CSA season ends in a burst of brassicas

Though pickups have ended, the season will live on in the form of stored squash and a lot of good memories.

It’s a bittersweet day: the last pickup of the CSA season. Our share today includes cauliflower, broccoli, collards, and (amazingly) bell peppers.

…and fennel, cabbage, and tatsoi!

Of course, the season will live on in the form of the veggies we can store: butternut squash, potatoes, yams, and garlic, to name a few. We’ve also got some portions of a tasty Indian beet dish stored in our freezer, along with raspberries and chile peppers.

We also have another summer’s worth of seasonal cooking under our belts. I remember lots of good meals: quick tomato sauces over pasta, roasted turnips and potatoes, raspberry pancakes, tender tatsoi with udon noodles…and many, many big salads full of CSA greens, parsley, carrots, cukes, peppers and sungold tomatoes. Lots of these meals got dressed up with Caromont goat cheese (one of our farmer’s market staples) or our own hard-boiled eggs, and accompanied by local bread.

The CSA season connects us with our neighbors, too. A couple of weeks ago, we repeated a ritual that happens every so often throughout spring, summer, and fall: Along with four other members, we gathered around a meal based on ingredients from that week’s share. There were roasted sweet potatoes, a silky butternut soup, homemade bread, salad with CSA mizuna and spinach, and clafouti with local apples for dessert.

None of the food was fancy—and that’s been true for nearly all our dinners at home, too—but it didn’t need to be.
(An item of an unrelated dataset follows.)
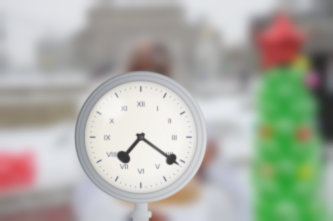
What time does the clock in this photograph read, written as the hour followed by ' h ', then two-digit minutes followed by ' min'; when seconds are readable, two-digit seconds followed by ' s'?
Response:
7 h 21 min
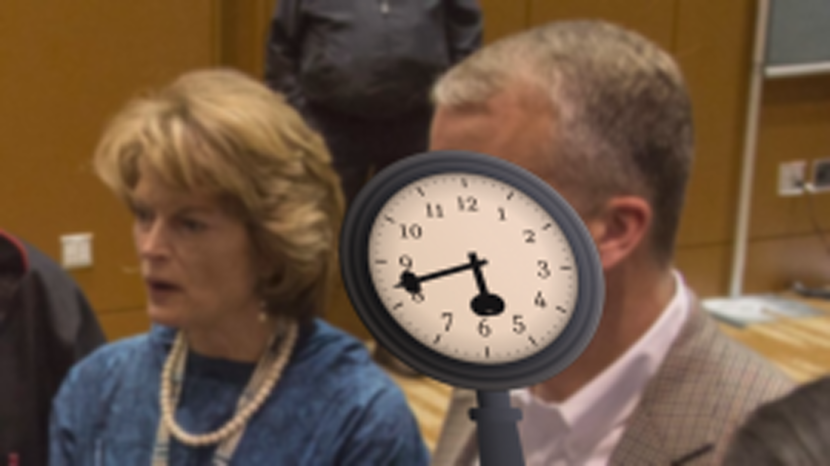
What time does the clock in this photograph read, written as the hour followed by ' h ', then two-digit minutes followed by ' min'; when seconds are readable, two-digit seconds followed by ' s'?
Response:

All on their own, these ingredients are special. We know the people who grew them as friends. We have a connection to the farm as a place, since we go there regularly and have worked in its fields. Eating becomes meaningful, even sacred, when these ties are clear and acknowledged.

I’ll get off my high horse now, and go make some cauliflower for dinner. And we’ll raise a glass to the turning of the season.

What are you making with the last of this year’s local produce? (By the way, I see that New Branch Farm is offering some produce through the winter! Very cool.)